Embora o prefeito tenha anunciado que buscaria um empréstimo no valor de US$ 50 milhões, ele diz que saiu do encontro satisfeito. “Temos que nos curvar às possibilidades do Banco Mundial, que também tem as suas limitações”, declara.
Duarte Neto afirma que já possui um parecer favorável do governo federal, que será analisado na próxima semana pela Comissão de Financiamentos Externos (Cofiex). O órgão reúne técnicos do Ministério do Planejamento, Secretaria do Tesouro Nacional e Ministério da Fazenda e vai avaliar a capacidade de endividamento do município.
Caso receba o sinal verde do governo federal, que entraria como avalista do empréstimo, Nilson estará autorizado a viajar até a sede do Banco Mundial, em Washington, nos Estados Unidos, para assinar um protocolo de intenções, o que ele espera fazer, no máximo, até setembro. Com isso, o prefeito garantirá a reserva das verbas para Bauru.
O pré-contrato não significa, porém, que o empréstimo será feito. Para conseguir que isso ocorra, a prefeitura dependerá da aprovação do acordo pelo Senado Federal e, o que deverá ser mais difícil, de uma lei a ser criada pela Câmara Municipal. Somente após todo esse trâmite é que Nilson poderá, finalmente, assinar o contrato definitivo.
Otimismo
Apesar do longo caminho a ser percorrido, o prefeito está confiante em um final feliz. “O contrato só não será firmado se surgir algum acidente de percurso. Só espero que as oposições não prejudiquem Bauru e entendam como ele é importante para nós”, opina.
Para Duarte Neto, a burocracia não será obstáculo para que o acordo seja assinado até o final do ano. “A proposta já deve estar no Senado em agosto. Dependendo da época em que o prefeito for aos Estados Unidos, talvez já viaje com a aprovação federal. O maior problema será mesmo a negociação com os vereadores em Bauru”, prevê.
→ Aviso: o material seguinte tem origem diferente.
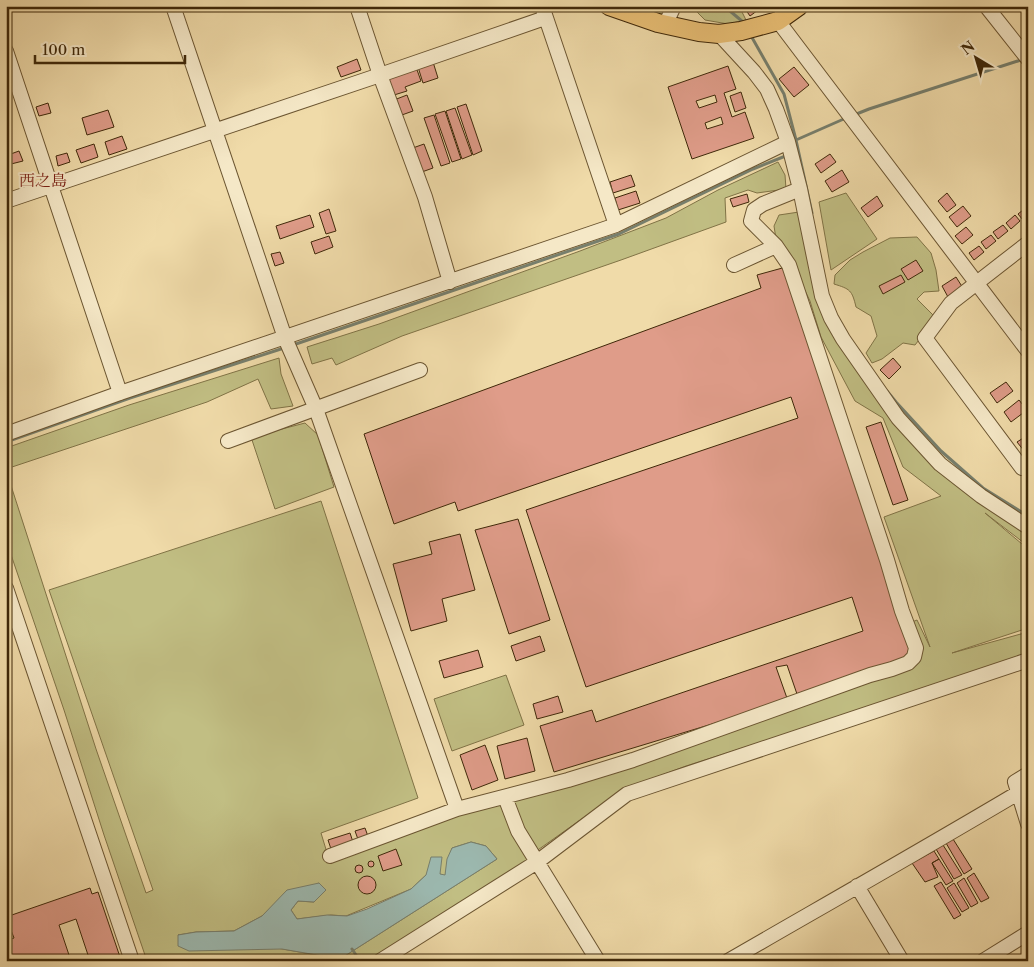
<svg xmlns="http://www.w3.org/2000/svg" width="1034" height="967" viewBox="0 0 1034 967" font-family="'Libre Caslon Text','Noto Serif JP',serif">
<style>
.green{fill:#c1be83;stroke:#807346;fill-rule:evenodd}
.water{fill:#9cb9b0;stroke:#777f6d}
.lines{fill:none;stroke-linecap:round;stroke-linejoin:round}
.stream{stroke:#777f6d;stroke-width:3}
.building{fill:#df9c89;stroke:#3f2809;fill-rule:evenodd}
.minor-casing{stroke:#6b5531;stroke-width:16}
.major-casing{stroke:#3f2809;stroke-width:20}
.minor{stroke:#f5e8c7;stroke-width:14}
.major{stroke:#e8be74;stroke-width:18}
.labels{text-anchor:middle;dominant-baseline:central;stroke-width:4;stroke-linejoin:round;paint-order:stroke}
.quarter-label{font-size:16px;fill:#7a1f14;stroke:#f5e8c7}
</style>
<rect width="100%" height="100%" fill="#f0dba9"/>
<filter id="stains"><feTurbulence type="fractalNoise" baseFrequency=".004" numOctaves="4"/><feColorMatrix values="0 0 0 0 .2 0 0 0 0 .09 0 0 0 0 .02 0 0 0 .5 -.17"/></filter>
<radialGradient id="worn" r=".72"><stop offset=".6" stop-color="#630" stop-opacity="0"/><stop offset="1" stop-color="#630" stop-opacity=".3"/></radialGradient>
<path class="green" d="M619 6H667L661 20Z
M689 6H739L746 20 728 24 705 20 693 8Z
M778 162 785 175 786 189 757 193 748 190 725 198 726 222 621 260 402 336 336 365 332 358 312 364 307 347 379 324 580 251 666 218 718 190Z
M846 193 877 239 831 270 819 202Z
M799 212 824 300 854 355 940 464 1028 527V546L985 513 1028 549V628L952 653 1028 632V653L868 708 686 766 624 789 535 852 533 860 373 961H147L104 835 64 710 6 540V470L96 749 146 893 153 890 49 590 321 501 418 798 321 833 328 856 729 732 911 668 907 624 917 620 930 647 884 517 941 496 903 467 883 418 855 401 821 337 810 301 788 256 776 239 774 226 779 215ZM471 842 486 846 497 859 340 959 271 947 178 935 196 932 234 931 262 916 319 883 314 902 298 901 291 910 297 919 331 915 346 916 411 889 426 875 440 874 445 876 452 848Z
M917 237 931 253 936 270 939 291 924 292 917 299 936 318 915 345 903 343 882 359 872 363 866 353 877 336 871 316 856 307C852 290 850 289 834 284L835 275 850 260 863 252 890 238Z
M279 358 281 374 293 406 271 409 258 379 207 402 6 469V448L129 405Z
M305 423 318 435 334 487 275 509 251 437Z
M506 675 524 725 452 751 434 699Z"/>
<path class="water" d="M471 842 486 846 497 859 340 959 282 949 189 951 178 946V935L196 932 234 931 262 916 287 890 319 883 326 890 314 902 298 901 291 910 297 919 327 915 347 916 367 909 411 889 426 875 431 857H442L440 874 445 875 447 859 452 848Z"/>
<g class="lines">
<path class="stream" d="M719 6 730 11 743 22 745 25
M750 34 784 94 796 140 812 213
M854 115 869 109 1024 59
M796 140 846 118
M293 345 619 234 753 169 788 155
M887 391 896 402 941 451 983 488 1028 516
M6 442 130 398 284 348
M352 949 360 961"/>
</g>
<path class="building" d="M743 6H762V7L750 16Z
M357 59 361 70 341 77 337 67Z
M433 62 438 78 423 83 418 67Z
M728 66 736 89 724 93 732 117 745 112 754 138 692 159 668 87ZM715 95 717 102 699 108 696 101ZM721 117 723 124 707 129 705 123Z
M416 67 421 81 405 87 407 91 394 95 388 77Z
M794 67 809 85 794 97 779 79Z
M741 92 746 108 735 112 730 96Z
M407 95 413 111 399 116 394 100Z
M48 103 51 113 39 116 36 107Z
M466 104 482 151 473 155 457 107Z
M455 108 472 155 462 159 446 111Z
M108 110 114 127 87 135 82 118Z
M445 111 461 159 452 162 435 114Z
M434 115 450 163 441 166 424 118Z
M122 136 127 149 109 155 105 142Z
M94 144 98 157 81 163 76 150Z
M424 144 433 168 419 173 410 149Z
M19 151 23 161 11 164 8 155Z
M67 153 70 162 58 166 56 156Z
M830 154 836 162 821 173 815 164Z
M842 170 849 182 832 192 825 181Z
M6 172 10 182 6 184Z
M631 175 635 186 613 193 610 182Z
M636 191 640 203 618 210 615 198Z
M947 193 956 205 947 212 938 201Z
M747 194 749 202 733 207 730 199Z
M877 196 883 206 868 217 861 208Z
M963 206 971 216 957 227 949 217Z
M1028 206V216L1023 220 1018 214Z
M329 209 336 231 326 234 319 213Z
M310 215 314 227 280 239 276 226Z
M1015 215 1020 221 1011 229 1006 223Z
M1003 225 1008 231 998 239 993 232Z
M966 227 973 235 962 244 955 236Z
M991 235 996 241 986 249 981 242Z
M329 236 333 247 315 254 311 242Z
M979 246 984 252 974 260 969 253Z
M280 252 284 263 275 266 271 254Z
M916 260 923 271 908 280 901 269Z
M786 267 910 651 901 661 798 697 787 665 776 667 788 701 554 772 540 726 592 710 596 722 863 631 852 597 586 687 526 510 798 418 791 397 458 511 455 502 394 524 364 434 761 288 757 275Z
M901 275 905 282 883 294 879 286Z
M956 277 963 288 948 297 942 286Z
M893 358 901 367 889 379 880 370Z
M1006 382 1013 391 997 403 990 393Z
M1019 400 1027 410 1011 422 1004 412Z
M881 422 908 500 893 505 866 427Z
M1028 435V450L1025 452 1017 442Z
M518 519 550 620 509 634 475 530Z
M460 534 475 590 442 599 447 621 411 631 393 564 432 554 429 542Z
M540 636 545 651 516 661 511 646Z
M478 650 483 667 444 678 439 661Z
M558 696 563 712 537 719 533 704Z
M527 738 535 771 505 779 497 746Z
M485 745 498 780 472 790 460 755Z
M365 828 369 839 359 842 355 831Z
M350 833 353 842 331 849 328 840Z
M953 839 972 869 964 874 946 843Z
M943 845 962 875 954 879 936 849Z
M396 849 402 865 383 871 378 856Z
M934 851 939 859 932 863 938 877 925 882 912 863Z
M939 859 953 881 946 885 932 863Z
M368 864a3 3 0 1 1 6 0a3 3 0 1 1-6 0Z
M355 869a4 4 0 1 1 8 0a4 4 0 1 1-8 0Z
M974 873 989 898 981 902 967 878Z
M358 885a9 9 0 1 1 18 0a9 9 0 1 1-18 0Z
M964 878 978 903 971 907 957 883Z
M941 882 961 915 954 919 934 886Z
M954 883 969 908 962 912 947 888Z
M90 888 92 894 98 892 120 957 110 961H90L76 919 59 925 71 961H11L6 947V941L14 938 6 917Z"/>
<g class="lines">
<g class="minor-casing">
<path id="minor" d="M173 6 285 338 316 409 457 809
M357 6 380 75 425 197 450 282
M542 6 616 225
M986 6 1028 59
M778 21 1028 351
M665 25 674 6
M719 34 754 72 767 89 776 109 788 142 800 189 822 296 831 318 843 339 898 418 940 464 981 496 1028 527
M6 51 120 393
M6 201 380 75 545 18
M1028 243 951 303 925 338 1022 468 1028 464
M734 265 776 246
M6 434 120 393 616 225 788 142
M228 441 420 370
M6 588 132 961
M1028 774 1015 782 1028 824
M505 797 518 831 598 961
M330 856 457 809 568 780 633 760 870 675 892 669 908 663 914 657 916 648 902 611 887 560 789 265 776 246 751 221 754 210 763 204 800 189
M857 886 902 961
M380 961 537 862 627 794 1028 660
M728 961C825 905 922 850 1018 793
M983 961 1028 933"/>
</g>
<g class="major-casing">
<path id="major" d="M609 6 658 23 699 32 719 34 741 31 778 21 799 6"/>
</g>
<use href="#minor" class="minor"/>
<use href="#major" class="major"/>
</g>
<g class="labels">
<g class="quarter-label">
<text x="43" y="180">西之島</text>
</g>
</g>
<rect width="1034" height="967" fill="none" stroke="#f0dba9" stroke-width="25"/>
<rect x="8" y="8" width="1019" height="952" fill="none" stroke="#3f2809" stroke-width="2.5"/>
<rect x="12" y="12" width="1009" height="942" fill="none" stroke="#3f2809"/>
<g transform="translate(976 58) rotate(322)" stroke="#f5e8c7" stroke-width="4" paint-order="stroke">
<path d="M0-4L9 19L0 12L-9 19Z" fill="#3f2809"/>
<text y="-8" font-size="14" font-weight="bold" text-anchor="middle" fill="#3f2809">N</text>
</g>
<path d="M35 55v8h150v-8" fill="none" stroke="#3f2809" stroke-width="2.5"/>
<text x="42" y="55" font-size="15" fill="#3f2809" stroke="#f5e8c7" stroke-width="4" paint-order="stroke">100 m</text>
<rect width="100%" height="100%" filter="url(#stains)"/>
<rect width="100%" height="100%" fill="url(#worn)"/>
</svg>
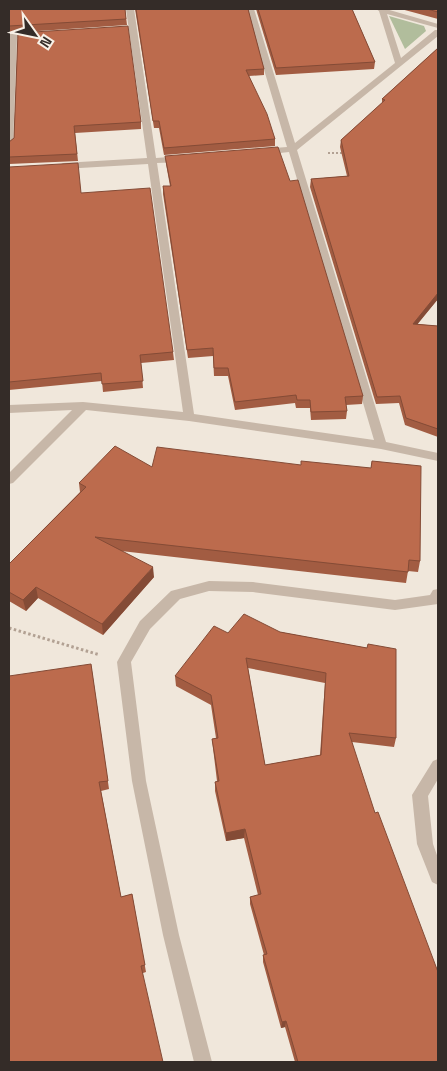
<svg xmlns="http://www.w3.org/2000/svg" width="447" height="1071" font-family="'Space Grotesk',sans-serif">
<rect width="100%" height="100%" fill="#f0e7db"/>
<path fill="#b1bd9c" d="M 389,16 L 424,26 L 426,31 L 405,49 Z"/>
<g fill="none" stroke-linecap="round" stroke-linejoin="round">
<path stroke="#b2a193" stroke-width="2" stroke-dasharray="2 2" stroke-linecap="butt" d="M 328,153 L 344,153"/>
<path stroke="#b2a193" stroke-width="3" stroke-dasharray="2.5 2.5" stroke-linecap="butt" d="M 9,628 L 100,655"/>
<g fill="#c7b7a8" fill-rule="evenodd">
<path d="M 126,9 L 134,9 L 156,158 L 182,156 L 186,159 L 182,162 L 157,163 L 194,414 L 374,440 L 289,152 L 262,155 L 258,152 L 262,149 L 287,147 L 246,9 L 254,9 L 295,143 L 395,63 L 379,11 L 376,9 L 386,9 L 438,24 L 438,28 L 387,14 L 401,58 L 435,30 L 438,30 L 438,36 L 297,150 L 386,442 L 438,453 L 438,461 L 381,449 L 189,421 L 86,410 L 13,483 L 9,484 L 9,473 L 72,410 L 9,413 L 9,405 L 83,402 L 183,412 L 148,164 L 63,169 L 59,166 L 63,163 L 147,158 Z"/>
<path d="M 33,32 L 36,32 L 36,36 L 17,38 L 13,145 L 9,148 L 9,34 Z"/>
<path d="M 209,581 L 253,582 L 395,600 L 430,595 L 433,590 L 438,589 L 438,604 L 395,610 L 253,592 L 209,591 L 180,599 L 150,629 L 131,662 L 146,781 L 179,935 L 212,1062 L 194,1062 L 163,935 L 132,781 L 117,662 L 140,621 L 171,591 Z"/>
<path d="M 438,759 L 438,779 L 428,796 L 433,844 L 438,858 L 438,885 L 432,882 L 417,844 L 412,795 L 433,761 Z"/>
</g>
</g>
<g fill="#a25c42" fill-rule="evenodd">
<path d="M 9,9 L 125,9 L 127,25 L 9,33 Z"/>
<path d="M 135,9 L 248,9 L 264,69 L 264,75 L 249,76 L 275,139 L 275,146 L 164,155 L 159,128 L 154,128 Z"/>
<path d="M 256,9 L 352,9 L 375,62 L 374,69 L 276,75 Z"/>
<path d="M 401,9 L 438,9 L 438,19 Z"/>
<path d="M 18,33 L 141,122 L 141,129 L 75,133 L 78,161 L 9,164 L 9,165 L 9,142 L 14,138 Z"/>
<path d="M 438,48 L 438,299 L 417,324 L 438,326 L 438,437 L 405,425 L 399,403 L 376,404 L 310,187 L 311,179 L 347,176 L 340,147 L 341,140 L 382,103 L 382,99 Z"/>
<path d="M 165,156 L 363,396 L 362,404 L 346,405 L 347,411 L 346,419 L 311,420 L 310,408 L 296,408 L 295,403 L 235,410 L 228,376 L 214,376 L 213,356 L 188,358 L 163,194 L 163,186 L 170,186 L 166,164 Z"/>
<path d="M 9,167 L 81,193 L 173,352 L 174,360 L 141,363 L 143,388 L 103,392 L 102,381 L 9,390 Z"/>
<path d="M 372,461 L 420,561 L 418,572 L 408,571 L 406,583 L 121,551 L 154,577 L 103,635 L 38,598 L 26,611 L 9,601 L 9,564 L 80,492 L 79,483 L 152,467 L 301,465 L 371,468 Z"/>
<path d="M 280,632 L 367,648 L 396,738 L 394,747 L 352,742 L 438,1062 L 295,1062 L 285,1027 L 281,1028 L 263,962 L 263,955 L 264,955 L 250,904 L 250,897 L 258,895 L 244,838 L 226,841 L 215,791 L 215,782 L 217,781 L 213,748 L 212,739 L 216,738 L 211,705 L 176,686 L 175,676 L 228,633 ZM 248,668 L 325,683 L 320,755 L 265,765 Z"/>
<path d="M 91,664 L 109,789 L 101,791 L 121,897 L 132,894 L 146,972 L 143,973 L 9,1062 Z"/>
</g>
<g fill="#844b36">
<path d="M 438,293 L 438,299 L 412,331 L 413,324 Z"/>
<path d="M 153,567 L 154,577 L 103,635 L 102,624 Z"/>
<path d="M 36,587 L 38,598 L 26,611 L 23,600 Z"/>
<path d="M 245,829 L 244,838 L 226,841 L 226,833 Z"/>
<path d="M 286,1021 L 285,1027 L 281,1028 L 282,1022 Z"/>
</g>
<g fill="#bc6b4d" stroke="#844b36" fill-rule="evenodd">
<path d="M 9,9 L 125,9 L 126,19 L 9,26 Z"/>
<path d="M 136,9 L 248,9 L 264,69 L 246,70 L 267,114 L 275,139 L 164,148 L 159,121 L 153,121 Z"/>
<path d="M 258,9 L 352,9 L 375,62 L 276,68 Z"/>
<path d="M 427,9 L 438,9 L 438,12 Z"/>
<path d="M 128,26 L 141,122 L 74,126 L 77,154 L 9,157 L 9,142 L 14,138 L 18,33 Z"/>
<path d="M 438,48 L 438,293 L 413,324 L 438,326 L 438,429 L 406,418 L 400,396 L 377,397 L 311,179 L 349,176 L 341,140 L 385,100 L 382,99 Z"/>
<path d="M 278,147 L 290,181 L 298,180 L 363,396 L 345,397 L 347,411 L 311,412 L 310,400 L 297,400 L 296,395 L 235,402 L 228,368 L 214,368 L 213,348 L 187,350 L 163,186 L 171,186 L 165,156 Z"/>
<path d="M 78,163 L 81,193 L 150,188 L 173,352 L 140,355 L 143,381 L 102,384 L 101,373 L 9,382 L 9,167 Z"/>
<path d="M 115,446 L 152,467 L 157,447 L 301,465 L 301,461 L 371,468 L 372,461 L 421,466 L 420,561 L 409,560 L 408,572 L 95,537 L 153,567 L 102,624 L 36,587 L 23,600 L 9,592 L 9,564 L 86,487 L 79,483 Z"/>
<path d="M 244,614 L 280,632 L 367,648 L 368,644 L 396,649 L 396,738 L 349,733 L 375,813 L 378,812 L 438,972 L 438,1062 L 298,1062 L 286,1021 L 282,1022 L 263,955 L 267,954 L 250,897 L 261,894 L 245,829 L 226,833 L 215,782 L 219,781 L 212,739 L 218,738 L 211,695 L 175,676 L 214,626 L 228,633 ZM 246,658 L 326,673 L 321,755 L 265,765 Z"/>
<path d="M 91,664 L 108,781 L 99,782 L 121,897 L 132,894 L 145,965 L 141,966 L 163,1062 L 9,1062 L 9,676 Z"/>
</g>
<rect width="447" height="1071" fill="none" stroke="#342c28" stroke-width="20"/>
<g transform="translate(35 35) rotate(123)" stroke="#f8f1e7" stroke-width="4" paint-order="stroke">
<path d="M0-4L9 19L0 12L-9 19Z" fill="#342c28"/>
<text y="-8" font-size="14" font-weight="bold" text-anchor="middle" fill="#342c28">N</text>
</g>
</svg>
O receio do secretário faz sentido. Afinal, o Poder Legislativo ainda se ressente pela liberação de um empréstimo de R$ 10 milhões feito junto ao Chase Manhattan Bank em setembro de 1996, na época do então prefeito Tidei de Lima, para a construção da primeira alça do viaduto inacabado no Centro da cidade.
As parcelas, que deveriam ser quitadas dentro de 17 meses, a partir de janeiro de 1997, não foram pagas. Quando a prefeitura federalizou parte das dívidas do município, em 2000, o débito referente à obra já era de R$ 23 milhões.
Nilson Costa avalia que o novo empréstimo é fundamental. “Estamos com uma capacidade de investimento muito pequena e os recursos precisam vir de fora”, opina.
O prefeito diz que Bauru já está dando a contrapartida para as obras da Estação de Tratamento de Esgoto. “O Departamento de Água e Esgoto (DAE), por exemplo, está construindo um reservatório de água com capacidade para 3 milhões de litros”, declara.
A construção da estação é prioritária porque o prazo dado pelo Ministério Público do Estado de São Paulo (MP) à administração municipal para que inicie o tratamento do esgoto na cidade vence no início de junho de 2004, sob pena de uma multa diária de 1.000 Ufesps (cerca de R$ 11,5 mil).
A prefeitura já havia tentado um empréstimo junto à Caixa Econômica Federal (CEF) para realizar a obra, orçada em R$ 60 milhões, mas não obteve sucesso. O pedido foi apresentado novamente este ano.
Além de Bauru, outras quatro cidades do Interior paulista estiveram reunidas ontem com os representantes do Banco Mundial: Ribeirão Preto, Araraquara, Jaboticabal e São José do Rio Preto. “Nosso projeto é o que está mais avançado”, afirma Nilson.
O Banco Mundial foi criado durante a Segunda Guerra Mundial com o objetivo de conceder financiamentos para a reconstrução da Europa quando terminassem os conflitos. Ao longo dos anos, a instituição diversificou a sua atuação e tem hoje 183 países-membros.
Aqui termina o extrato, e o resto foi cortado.